Return a verbatim reproduction of each line, starting at the line with "PSG-Çelsi si supersfida! Goglat" and ending at the last line of the listing below.

*** TASK INPUTS Section Begins ***

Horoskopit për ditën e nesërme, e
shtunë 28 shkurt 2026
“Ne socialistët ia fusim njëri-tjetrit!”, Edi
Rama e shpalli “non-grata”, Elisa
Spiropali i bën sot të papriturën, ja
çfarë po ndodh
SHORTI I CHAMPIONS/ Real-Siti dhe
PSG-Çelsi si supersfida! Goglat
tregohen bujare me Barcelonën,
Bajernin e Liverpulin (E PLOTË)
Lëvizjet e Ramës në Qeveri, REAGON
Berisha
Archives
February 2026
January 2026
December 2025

*** TASK INPUTS Section Ends ***

▶ **FINISHED TASK**:
PSG-Çelsi si supersfida! Goglat
tregohen bujare me Barcelonën,
Bajernin e Liverpulin (E PLOTË)
Lëvizjet e Ramës në Qeveri, REAGON
Berisha
Archives
February 2026
January 2026
December 2025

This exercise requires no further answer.